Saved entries
* * * * * * *

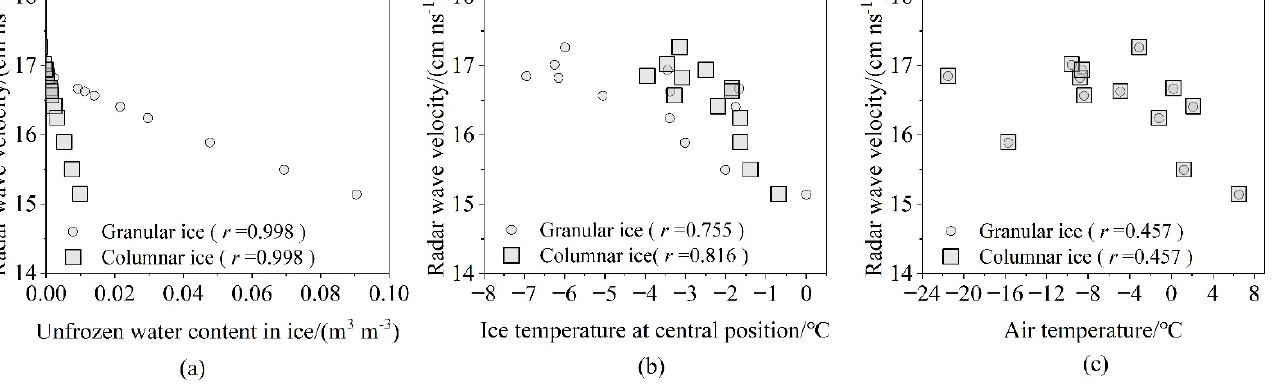
Figure 7. Scatter diagram of changes in radar wave velocity with ( a ) unfrozen water content in ice, ( b ) ice temperature at the central position of granular ice and columnar ice in ice layer, and ( c ) the air temperature at detection time of ice thickness.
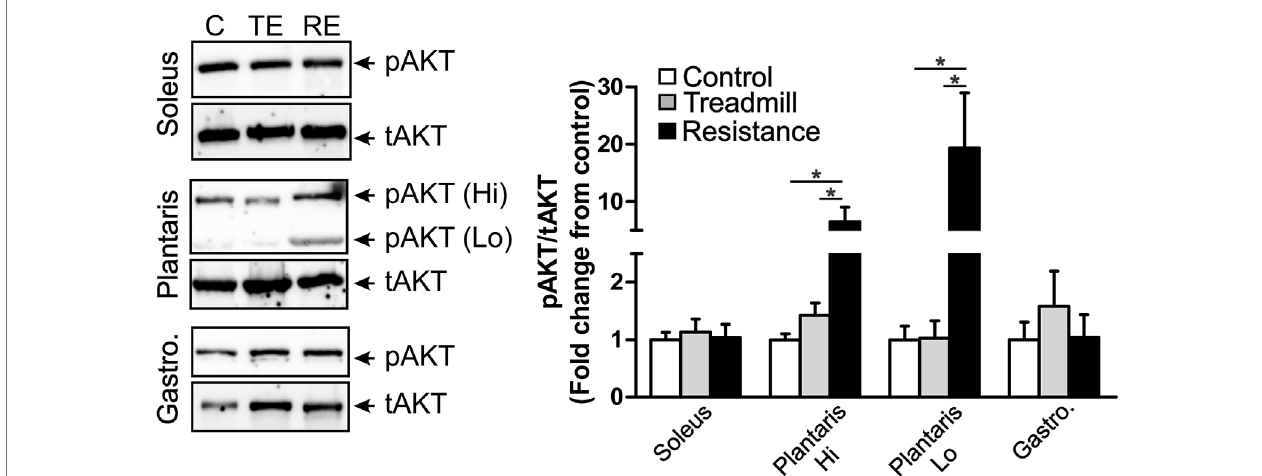
FIGURE 6 | Resistance exercise enhances the expression levels of the phosphorylated fraction of AKT in the plantaris muscle. Left panel shows immunoblots of phosphorylatedAKT(pAKT)andtotalAKT(tAKT)detectedinthesoleus(topmicrograph),theplantaris(middlemicrograph)andthegastrocnemius(bottommicrograph). ThereweretwoIRbandswithahigh(90KD)andlow(64KD)apparentmolecularweightsintheplantarismuscle.OnepAKT-IRbandwasseeninthesoleusmuscleatthe apparent molecular weight of 64 KD and one pAKT-IR band was seen in the gastrocnemius at the apparent molecular weight of 66 KD. One major tAKT IR band was detected in all three muscles. The right panel shows bar graph illustrating semi-quantitative analysis of the expression of the phosphorylated fraction of AKT relative to the total AKT (pAKT/tAKT) in the soleus, plantaris (high MW: Hi and low MW: Lo) and gastrocnemius muscles of rats under control condition (C; n = 5) or subjected to eithertreadmill(TE; n =5)orresistanceexercises(RE; n =5).Resistanceexerciseledtoasigni fi cantincreaseintheexpressionofthefractionofpAKTintheplantaris,but not in the gastrocnemius or the soleus muscles. Data are presented as mean ± SEM. * p < 0.05.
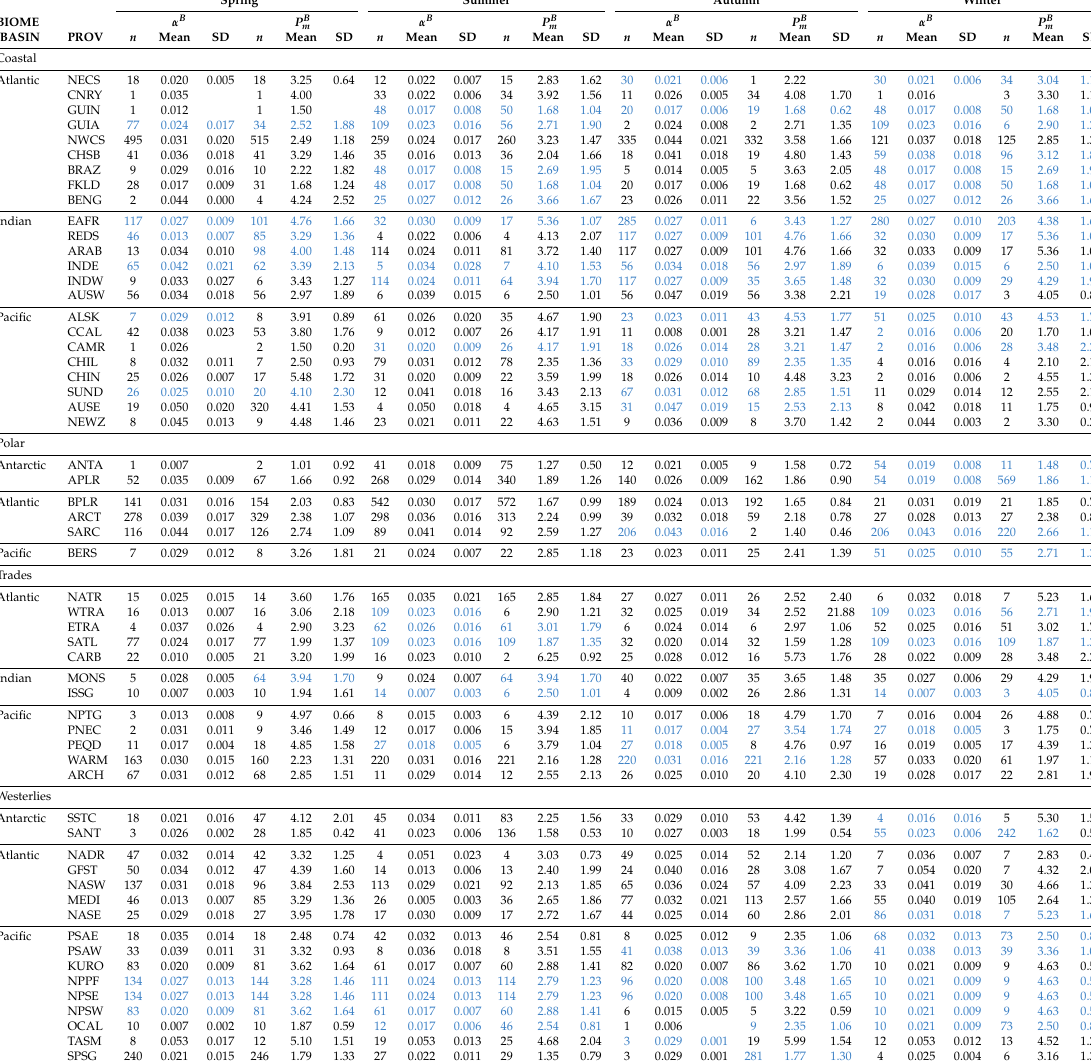
Table 1. Sample size ( n ), mean and standard deviation (SD) of the initial slope ( α B in mg C mg Chl-a − 1 h − 1 ( µ mol photons m − 2 s − 1 ) − 1 ) and the assimilation number ( P B m in mg C mg Chl-a − 1 h − 1 ) of the photosynthesis versus irradiance (P-I) curve for each biogeographic province and season. Values in blue are obtained from statistical comparisons between seasons and biogeographic provinces, while other values are directly obtained from the P-I database. Biogeographic provinces are listed in Appendix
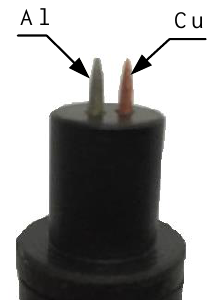
Figure 3. Schematic diagram of fruit battery circuit with charging concept.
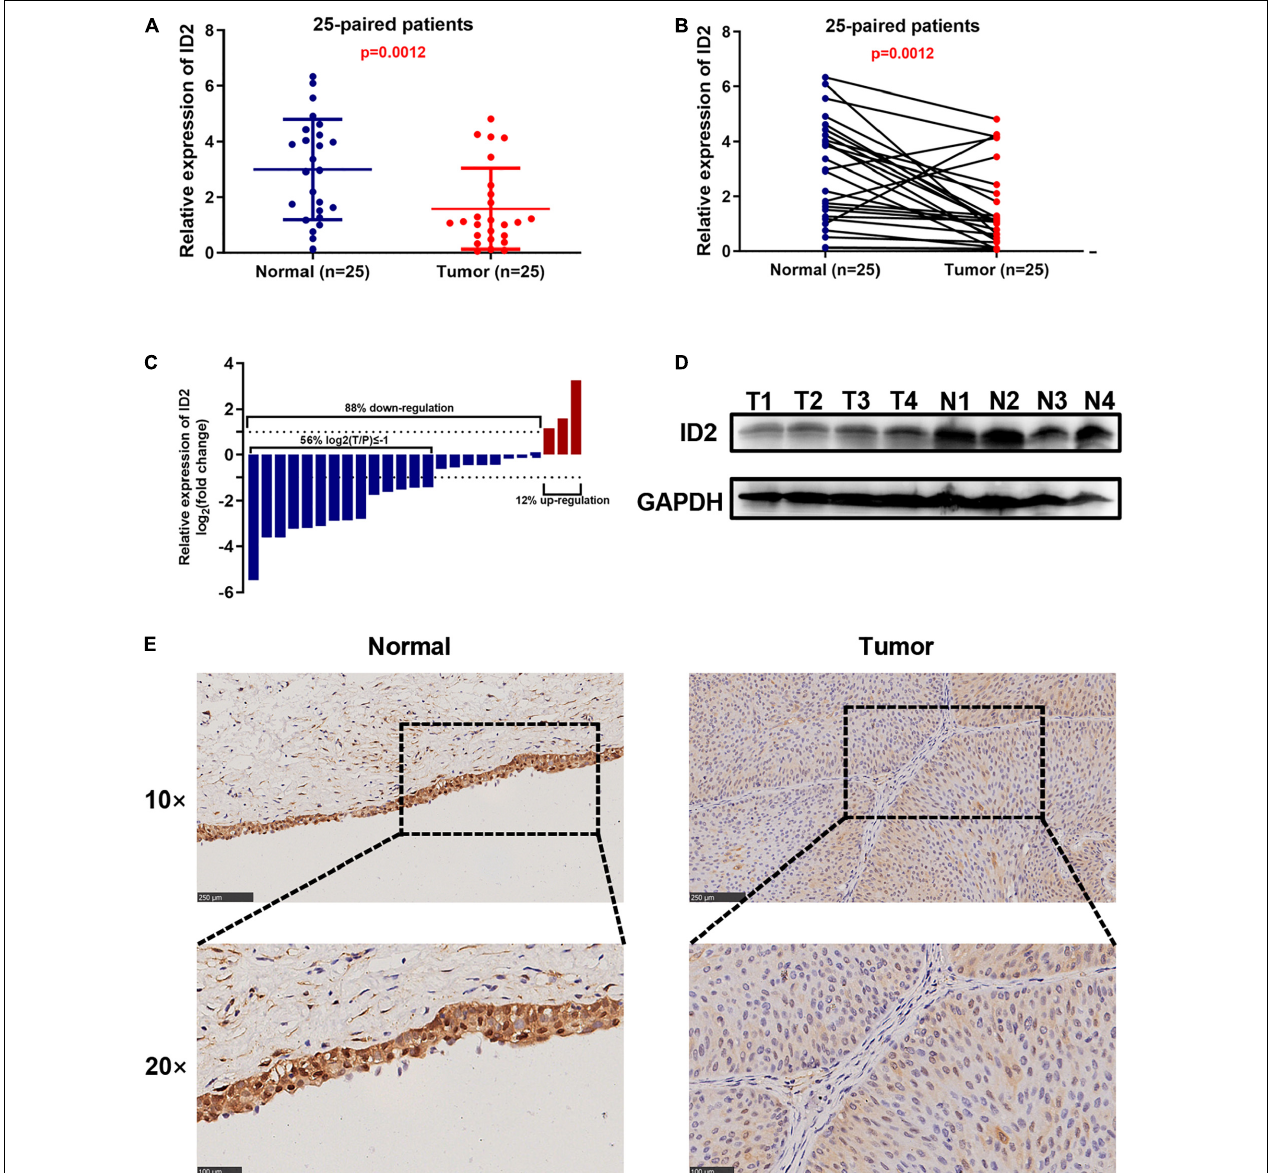
FIGURE 2 | ID2 is down-regulated in BCa clinical sample. (A–D) qRT-PCR (A–C) and western blot (D) analysis of ID2 expression levels in BCa tissues and paired normal tissues. (E) Representative IHC images showing ID2 staining in normal tissues (N) and BCa tumor (T) sections.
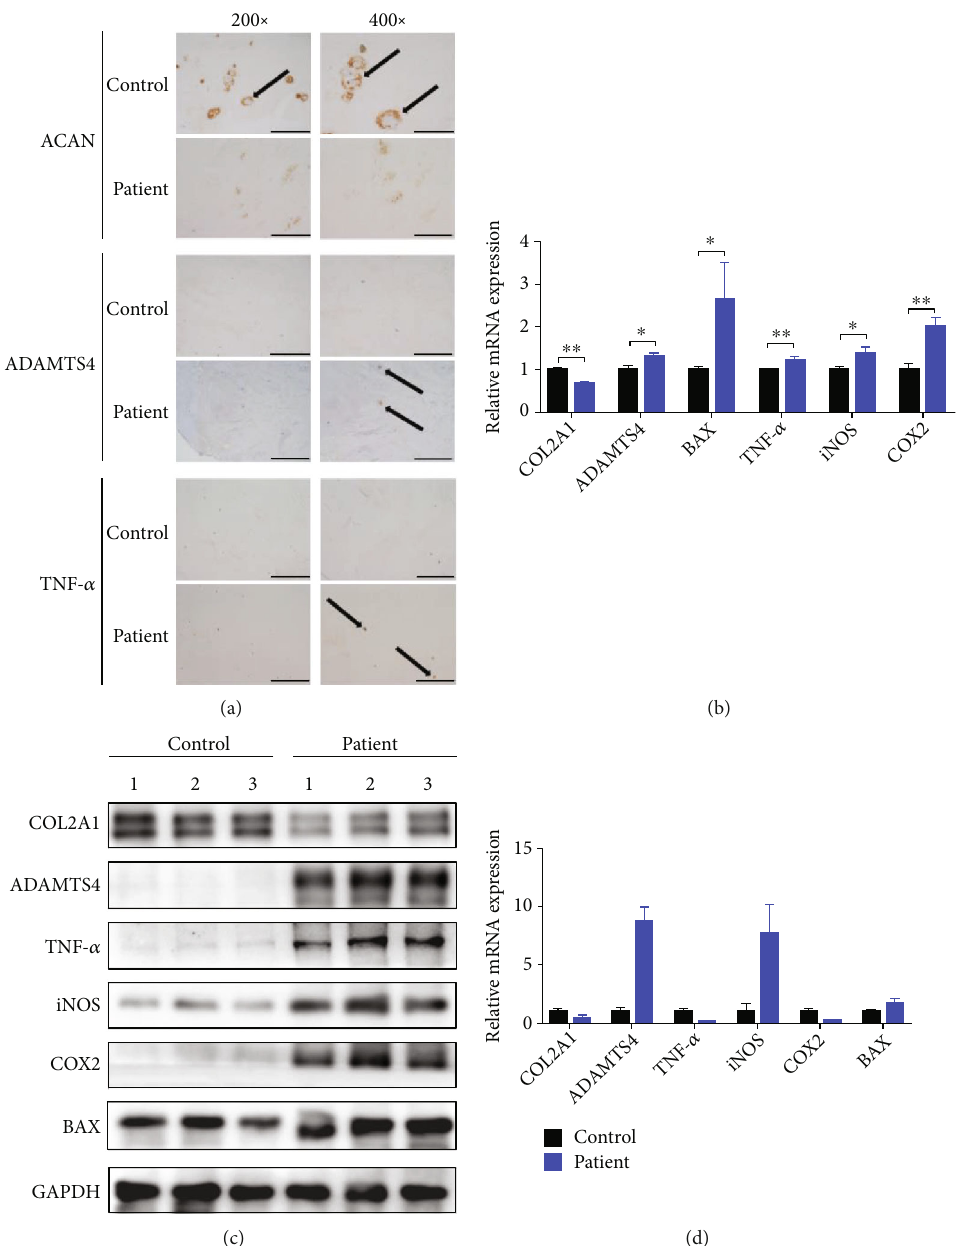
Figure 1: Dysregulated ECM metabolism, increased apoptosis, and in fl ammatory in fi ltration in degenerated NP tissue. (a) Immunohistochemical staining assay of ACAN, ADAMTS4, and TNF- α in normal and degenerated human NP tissues. (b) The mRNA expression levels of COL2A1 , ADAMTS4 , BAX , TNF- α , iNOS , and COX2 were detected by qPCR in normal and degenerated human NP tissues. (c, d) Protein expression levels of COL2A1, ADAMTS4, BAX, TNF- α , iNOS, and COX2 were detected by western blotting in normal and degenerated human NP tissues. The densities of the protein bands were assessed and quanti fi ed using the ImageJ software. The left images (magni fi cation: × 200, scale bar: 100 μ m) and the right images (magni fi cation: × 400, scale bar: 50 μ m) are shown. ∗ P < 0 : 05 , ∗∗ P < 0 : 01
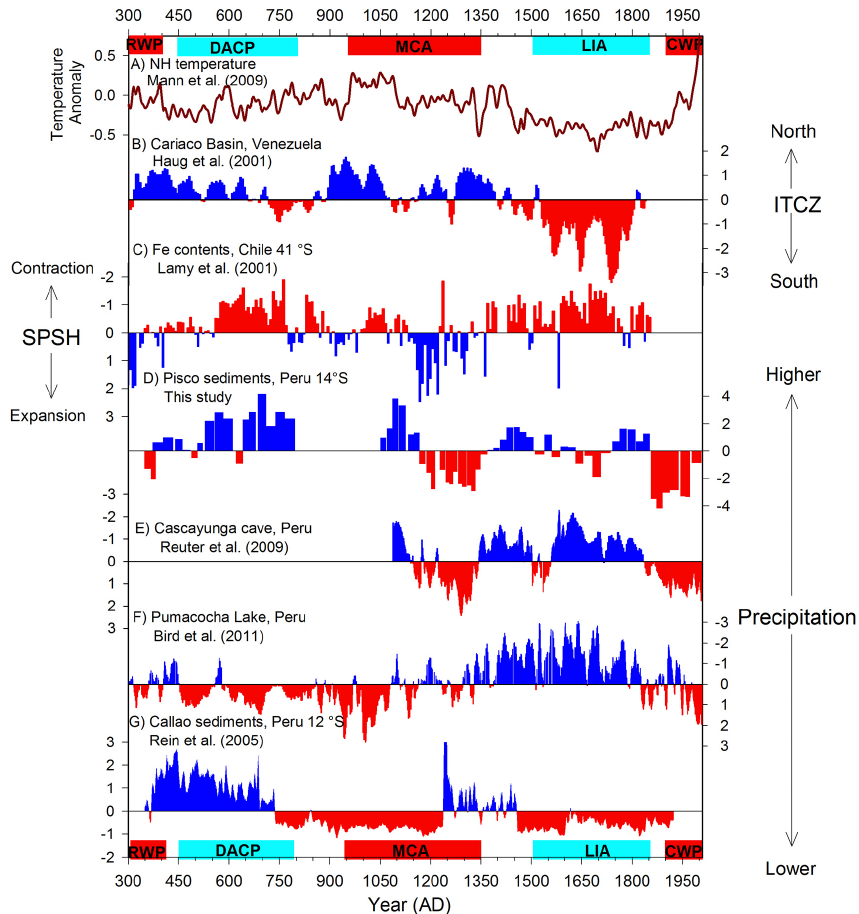
Fig. 3. Precipitation proxies during the last two millennia and selected records from the literature. (A) 10-point average of the “Northern Hemisphere land error-in-variable (EIV) composite” (Mann et al., 2009). (B) 3-point average of Ti% in Cariaco Basin (Haug et al., 2001). (C) 3-point average of Fe intensity in a marine sediment core off Chile ( ∼ 41 ◦ S), where higher (lower) values of Fe indicate lower (higher) precipitation and thus a more poleward (equatorward) position of the westerlies. Relative low iron contents are related to enhanced runoff from the iron-poor coastal ranges when the westerlies were positioned over the core position (Lamy et al., 2001). Consequently, a more poleward (equatorward) position of the southern westerlies and the south rim of the SPSH are interpreted to represent a SPSH expansion (contraction). (D) Averaged terrestrial runoff record obtained from the standardized Al and Ti values. (E) 5-point average of Cascayunga cave speleothem rainfall δ 18 O (Reuter et al. 2009), . (F) 5-point average Pumacocha δ 18 O cal record (Bird et al., 2011). (G) A proxy for lithic concentration in a marine sediment core retrieved off Callao ( ∼ 12 ◦ S) (Rein et al., 2004, 2005). The series were smoothed using a running mean when indicated and then normalized to a standard Z score. The colored boxes at the top and bottom of the figure indicate the Roman Warm Period (RWP), the Dark Ages Cold Period (DACP), the Medieval Climate Anomaly (MCA), the Little Ice Age (LIA) and the Current Warm Period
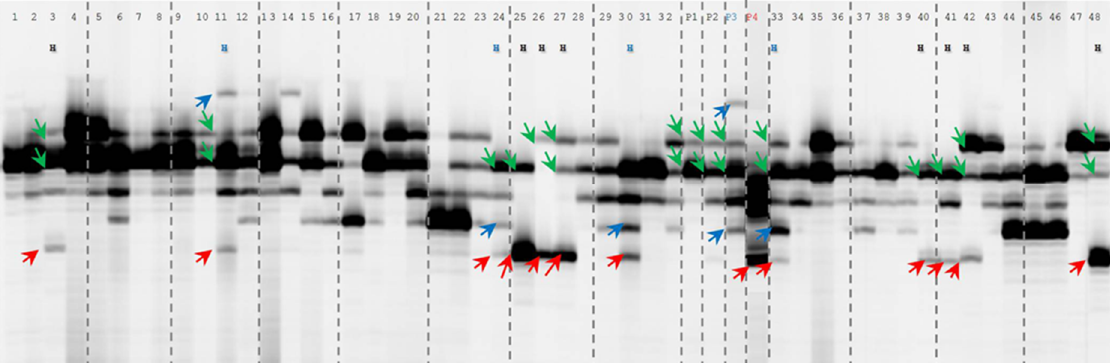
Figure 3. Marker-assisted selection of F 1 hybrids from the crosses of L. hansonii × L. brownii var. colchesteri using the L9 SSR marker. P1, P2, and P3 indicate three L. hansonii lines used as the female parent and P4 indicates L. brownii var. colchesteri used as the male parent. The letter “H” indicates F 1 hybrids from the cross between L. hansonii × L. brownii var. colchesteri . Green arrows indicate common alleles found in three L. hansonii lines (P1, P2, and P3). Blue arrows indicate specific alleles found in P3 L. hansonii . Red arrows represent a specific allele in L. brownii var. colchesteri , P4.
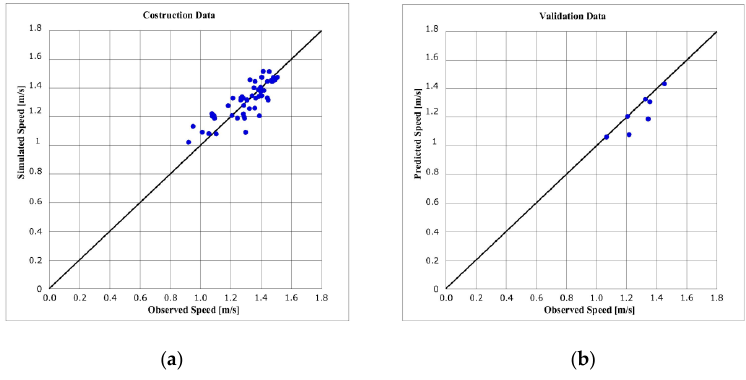
Figure 3. Comparison between the observed and estimated datasets: construction phase ( a ); and validation phase ( b ).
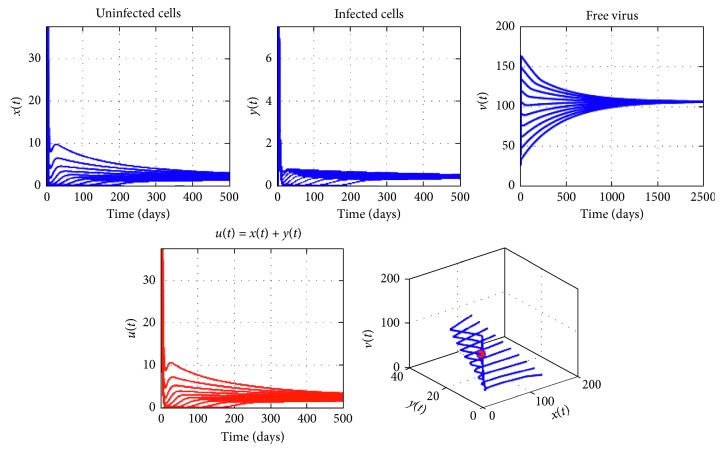
Dynamics of virotherapy when R0=1,5, β0=10−5, β1=10−4, and τ=10 > τ∗=8.8368. The initial conditions are x(0)=127, y(0)=0, and v(0)=30.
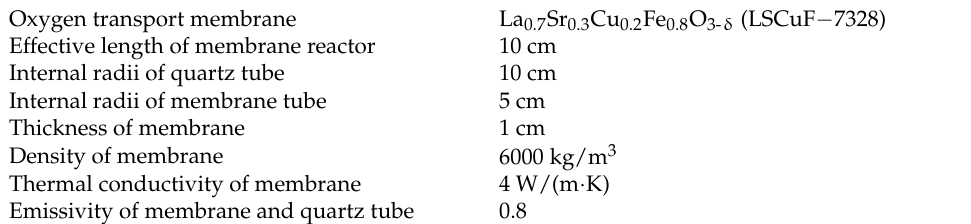
Table 1. Composition, dimensions, and physical parameters of membrane reactor.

* * * * * * *

## Brief:
Only lines with the word "Table" are wanted, so copy each one from the records.

## Answer space:
Table 1. Sample size ( n ), mean and standard deviation (SD) of the initial slope ( α B in mg C mg Chl-a − 1 h − 1 ( µ mol photons m − 2 s − 1 ) − 1 ) and the assimilation number ( P B m in mg C mg Chl-a − 1 h − 1 ) of the photosynthesis versus irradiance (P-I) curve for each biogeographic province and season. Values in blue are obtained from statistical comparisons between seasons and biogeographic provinces, while other values are directly obtained from the P-I database. Biogeographic provinces are listed in Appendix
Table 1. Composition, dimensions, and physical parameters of membrane reactor.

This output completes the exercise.